Diabetes mellitus is a pan-vascular disease which particularly affects the heart. Overall, patients with DM represent a challenging population. Not only does the coronary artery disease appear to be more diffuse and severe than in non-diabetics, but it is also technically more difficult to treat either by PCI or CABG with poorer acute and long-term results. Moreover, current antiplatelet therapy is systematically less effective and more variable in response than in patients without DM. New generation antiplatelet agents have shown promising results with a good safety profile and improved antithrombotic efficacy in diabetics. In the same way, revascularisation with new generation DES demonstrates improved safety and efficacy as compared to first generation DES. However, for diabetics with complex multivessel disease, CABG remains the gold standard treatment. Finally, refined metabolic control is mandatory in diabetic patients during hospitalisation in order to avoid ominous hypoglycaemia and also during follow-up to improve long-term outcomes after revascularisation.
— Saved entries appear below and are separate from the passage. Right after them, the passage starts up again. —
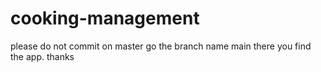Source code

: # cooking-management

please do not commit on master go the branch name main there you find the app. thanks 
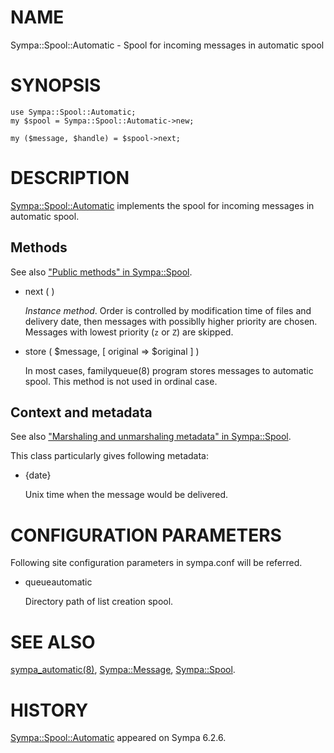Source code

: # NAME

Sympa::Spool::Automatic - Spool for incoming messages in automatic spool

# SYNOPSIS

    use Sympa::Spool::Automatic;
    my $spool = Sympa::Spool::Automatic->new;

    my ($message, $handle) = $spool->next;

# DESCRIPTION

[Sympa::Spool::Automatic](./Sympa::Spool::Automatic.3.md) implements the spool for incoming messages in
automatic spool.

## Methods

See also ["Public methods" in Sympa::Spool](./Sympa::Spool.3.md#public-methods).

- next ( )

    _Instance method_.
    Order is controlled by modification time of files and delivery date, then
    messages with possiblly higher priority are chosen.
    Messages with lowest priority (`z` or `Z`) are skipped.

- store ( $message, \[ original => $original \] )

    In most cases, familyqueue(8) program stores messages to automatic spool.
    This method is not used in ordinal case.

## Context and metadata

See also ["Marshaling and unmarshaling metadata" in Sympa::Spool](./Sympa::Spool.3.md#marshaling-and-unmarshaling-metadata).

This class particularly gives following metadata:

- {date}

    Unix time when the message would be delivered.

# CONFIGURATION PARAMETERS

Following site configuration parameters in sympa.conf will be referred.

- queueautomatic

    Directory path of list creation spool.

# SEE ALSO

[sympa\_automatic(8)](./sympa_automatic.8.md), [Sympa::Message](./Sympa::Message.3.md), [Sympa::Spool](./Sympa::Spool.3.md).

# HISTORY

[Sympa::Spool::Automatic](./Sympa::Spool::Automatic.3.md) appeared on Sympa 6.2.6.
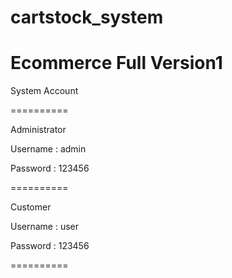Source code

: # cartstock_system
 Ecommerce Full Version1
 ==========

System Account

==========

Administrator

Username : admin 

Password : 123456

==========

Customer 

Username : user 

Password : 123456

==========
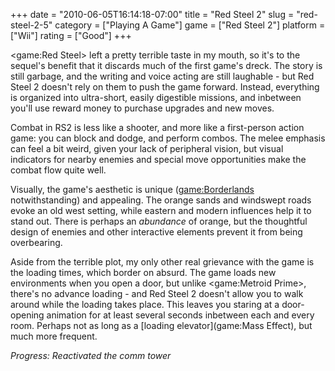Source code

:+++
date = "2010-06-05T16:14:18-07:00"
title = "Red Steel 2"
slug = "red-steel-2-5"
category = ["Playing A Game"]
game = ["Red Steel 2"]
platform = ["Wii"]
rating = ["Good"]
+++

<game:Red Steel> left a pretty terrible taste in my mouth, so it's to the sequel's benefit that it discards much of the first game's dreck.  The story is still garbage, and the writing and voice acting are still laughable - but Red Steel 2 doesn't rely on them to push the game forward.  Instead, everything is organized into ultra-short, easily digestible missions, and inbetween you'll use reward money to purchase upgrades and new moves.

Combat in RS2 is less like a shooter, and more like a first-person action game: you can block and dodge, and perform combos.  The melee emphasis can feel a bit weird, given your lack of peripheral vision, but visual indicators for nearby enemies and special move opportunities make the combat flow quite well.

Visually, the game's aesthetic is unique (<game:Borderlands> notwithstanding) and appealing.  The orange sands and windswept roads evoke an old west setting, while eastern and modern influences help it to stand out.  There is perhaps an <i>abundance</i> of orange, but the thoughtful design of enemies and other interactive elements prevent it from being overbearing.

Aside from the terrible plot, my only other real grievance with the game is the loading times, which border on absurd.  The game loads new environments when you open a door, but unlike <game:Metroid Prime>, there's no advance loading - and Red Steel 2 doesn't allow you to walk around while the loading takes place.  This leaves you staring at a door-opening animation for at least several seconds inbetween each and every room.  Perhaps not as long as a [loading elevator](game:Mass Effect), but much more frequent.

<i>Progress: Reactivated the comm tower</i>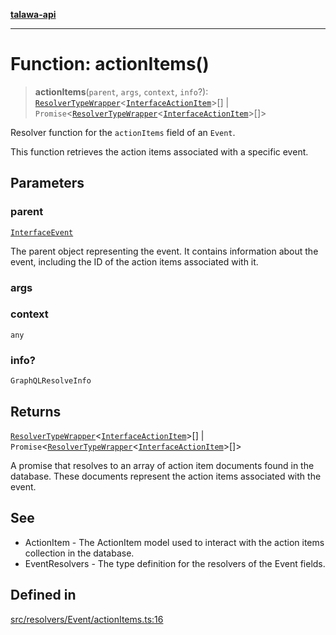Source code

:[**talawa-api**](../../../../README.md)

***

# Function: actionItems()

> **actionItems**(`parent`, `args`, `context`, `info`?): [`ResolverTypeWrapper`](../../../../types/generatedGraphQLTypes/type-aliases/ResolverTypeWrapper.md)\<[`InterfaceActionItem`](../../../../models/ActionItem/interfaces/InterfaceActionItem.md)\>[] \| `Promise`\<[`ResolverTypeWrapper`](../../../../types/generatedGraphQLTypes/type-aliases/ResolverTypeWrapper.md)\<[`InterfaceActionItem`](../../../../models/ActionItem/interfaces/InterfaceActionItem.md)\>[]\>

Resolver function for the `actionItems` field of an `Event`.

This function retrieves the action items associated with a specific event.

## Parameters

### parent

[`InterfaceEvent`](../../../../models/Event/interfaces/InterfaceEvent.md)

The parent object representing the event. It contains information about the event, including the ID of the action items associated with it.

### args

### context

`any`

### info?

`GraphQLResolveInfo`

## Returns

[`ResolverTypeWrapper`](../../../../types/generatedGraphQLTypes/type-aliases/ResolverTypeWrapper.md)\<[`InterfaceActionItem`](../../../../models/ActionItem/interfaces/InterfaceActionItem.md)\>[] \| `Promise`\<[`ResolverTypeWrapper`](../../../../types/generatedGraphQLTypes/type-aliases/ResolverTypeWrapper.md)\<[`InterfaceActionItem`](../../../../models/ActionItem/interfaces/InterfaceActionItem.md)\>[]\>

A promise that resolves to an array of action item documents found in the database. These documents represent the action items associated with the event.

## See

 - ActionItem - The ActionItem model used to interact with the action items collection in the database.
 - EventResolvers - The type definition for the resolvers of the Event fields.

## Defined in

[src/resolvers/Event/actionItems.ts:16](https://github.com/Suyash878/talawa-api/blob/e4413cec641a837926071678fed3c7f67234e31e/src/resolvers/Event/actionItems.ts#L16)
Personal perspective - Manel Sabaté

In a diabetic patient scheduled for a cardiac catheterisation several issues should be taken into consideration before, during and after the procedure. First, the patient is likely to suffer from more severe and diffuse coronary artery disease, even in the absence of symptoms before the procedure. Diabetic patients are more sensitive to contrast: thus, special attention should be paid to the amount of this agent during the procedure, especially if abnormal baseline renal function is observed. Antithrombotic agents may be less efficacious than in non-diabetics. Therefore, a more aggressive regimen or newer antiplatelet drugs may be chosen in the absence of a declared bleeding risk. If the patient requires coronary revascularisation, a multidisciplinary approach may be chosen to decide the best and longer-lasting treatment specifically when multivessel disease is detected. For complex anatomy (high SYNTAX score) in the absence of comorbidities, surgery appears currently to be the best option. For non-complex anatomy (low SYNTAX score) or in the presence of relevant comorbidities, PCI with drug-eluting stents may be the preferred option. In the acute coronary syndrome patient, an initial more aggressive pharmacological approach and urgent or emergent coronary angiography with PCI is normally indicated. In any instance, refined metabolic control is desirable during hospitalisation in order to avoid hypoglycaemias. Finally, in order to improve long-term outcomes and to prevent atherosclerosis progression (which is markedly faster in diabetics compared with non-diabetic patients), strict metabolic control is also mandatory.